Quelles conséquences pour les autres candidats recalés ? Les conséquences de ce jugement sont potentiellement très importantes. L'association "Droits des lycéens" a déjà reçu une centaine de mails de futurs bacheliers qui demandent de l'aide pour faire un recours. Cette association, créée l'année dernière, se bat notamment pour obtenir le code source de l'algorithme d'APB qui va orienter les élèves vers telle et telle filière. Clément Baillon, le président et Augustin Ruggieri, son vice-président promettent d'aller jusqu'au tribunal pour obtenir ce fameux code source. "Le jugement de Bordeaux conforte toutes nos analyses", expliquent-ils à Europe 1. "La sélection devrait être précisée par un texte réglementaire mais il n'existe pas".
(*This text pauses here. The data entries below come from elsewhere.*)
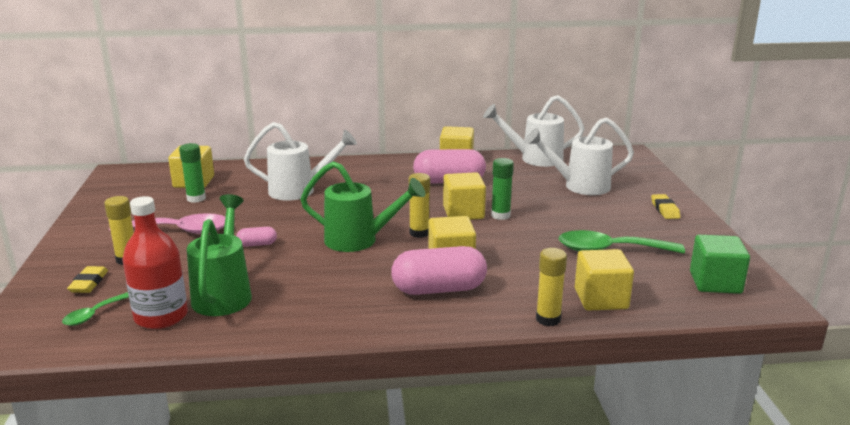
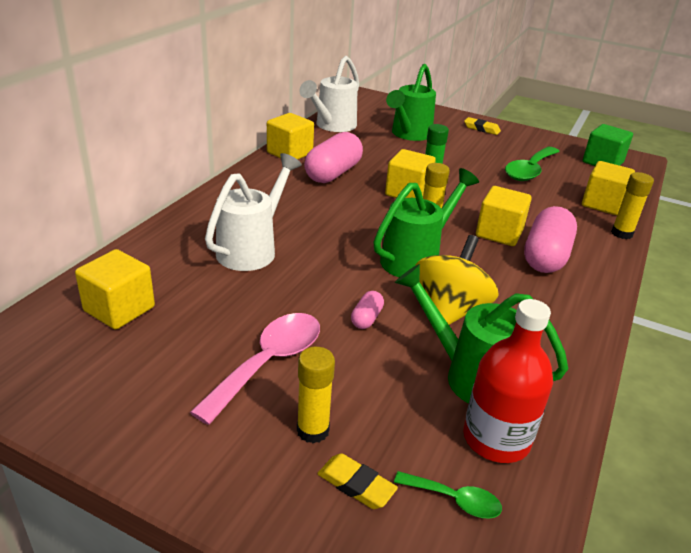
camera: 60 degrees left, 10 degrees up
green spoon [62,292,129,326] -> green spoon turned 45 degrees counterclockwise [394,471,502,519]
green glue stick [179,143,206,203] -> none
white watering can [525,117,634,195] -> green watering can [386,64,436,141]
none -> yellow spinning top [415,235,499,325]

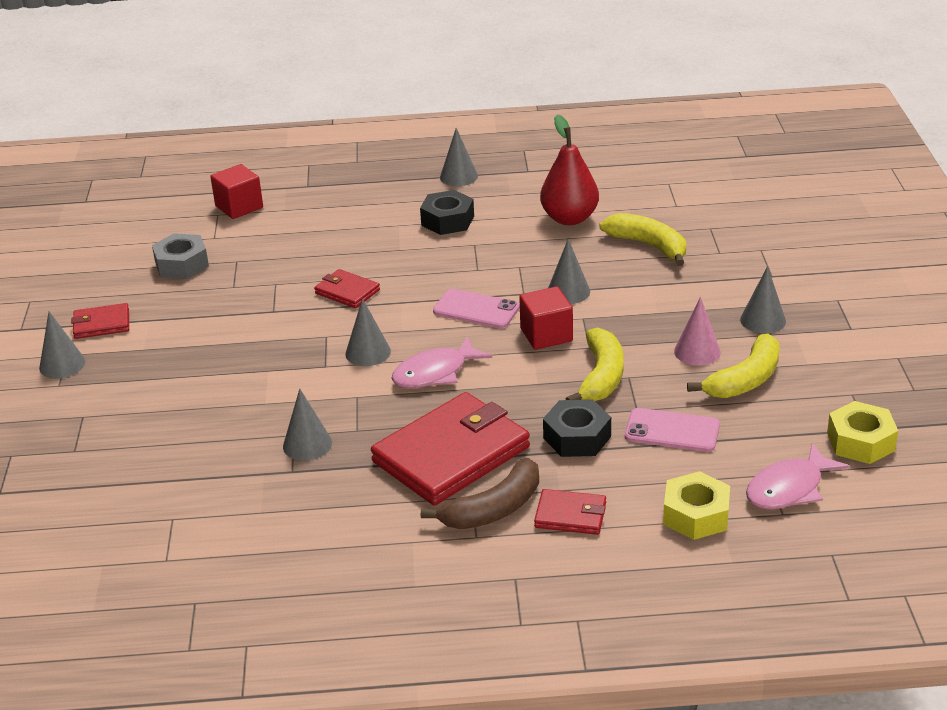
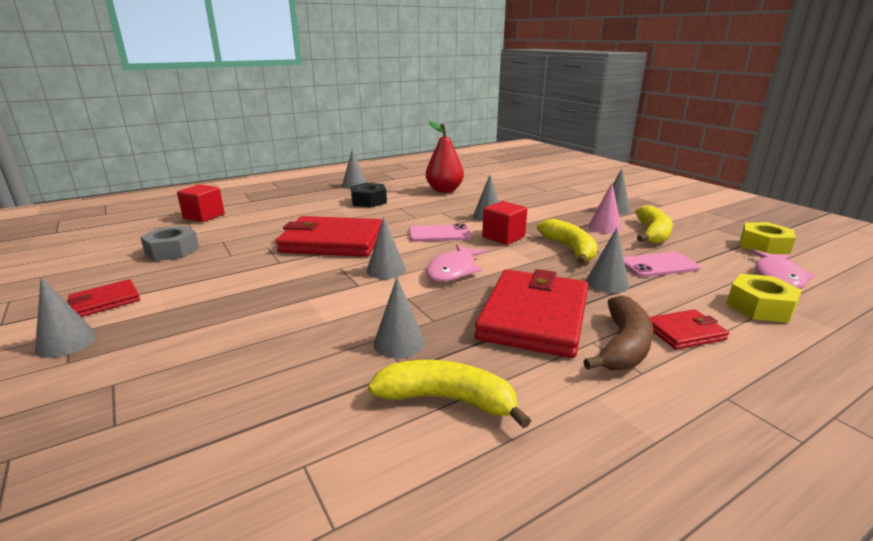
camera: 30 degrees left, 10 degrees down
red wallet [314,269,380,308] -> red wallet [276,216,382,257], size x2.09
black nut [543,399,611,457] -> grey cone [586,228,629,293]
yellow banana [599,213,686,266] -> yellow banana moved to [368,360,531,428]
Car au-delà de la problématique du tirage au sort, c'est tout le système APB qui serait sans fondement légal. C'est ce qu'affirme maître Romain Foucard, l'avocat du jeune lycéen qui a gagné son procès à Bordeaux. "Ce jugement peut faire jurisprudence si l'éducation nationale n'adopte pas le cadre réglementaire nécessaire. Des bacheliers qui ont toujours rêvé de faire des recours pourront désormais le faire". L'avocat souligne aussi que le tribunal, et c'est un comble, s'est appuyé sur un rapport émanant de l'éducation nationale de janvier 2016 qui conclut que : "le guide d'admission 'post-bac'", dont se prévaut le recteur, ne constitue qu'une brochure d'information sans valeur juridique".
Que répond le ministère de l'Education ? L'association "Droits des Lycéens" a été reçue jeudi par un conseiller du ministère de l'Education. Selon elle, "c'était un peu un dialogue de sourds" : "Le conseiller a admis qu'il n'y avait pas de fondement légal à APB mais qu'en même temps, ça ne pouvait pas être illégal, bref, ça ne veut rien dire".
Contacté par Europe 1, le ministère de l'Education nationale semble très confiant et met en avant l'amélioration considérable d'APB d'une année sur l'autre. Concernant le tirage au sort, "même si ce n'est pas une solution optimale", le ministère souligne qu'il ne concerne qu'une petite minorité d'étudiants. "On n'a pas d'autres solutions, on a déjà créé beaucoup de places". Le ministère avait déjà pointé lors du dernier point presse que le nombre de filières où la question du tirage au sort se pose s'est considérablement réduit : 78 contre 189 l'année dernière. Enfin, concernant la légalité, le ministère est très clair : "Le TA, dans son arrêt n'a pas dit du tout que le tirage au sort était en contradiction avec les principes du L 612-3. Il a simplement dit que la décision du recteur s'appuyait sur une réglementation qui n'existait pas. C'est cette partie de l'arrêt que nous contestons en considérant que cette réglementation existe". Et de conclure : "Tout est ensuite affaire d'interprétation et de savoir ce qu'est une réglementation".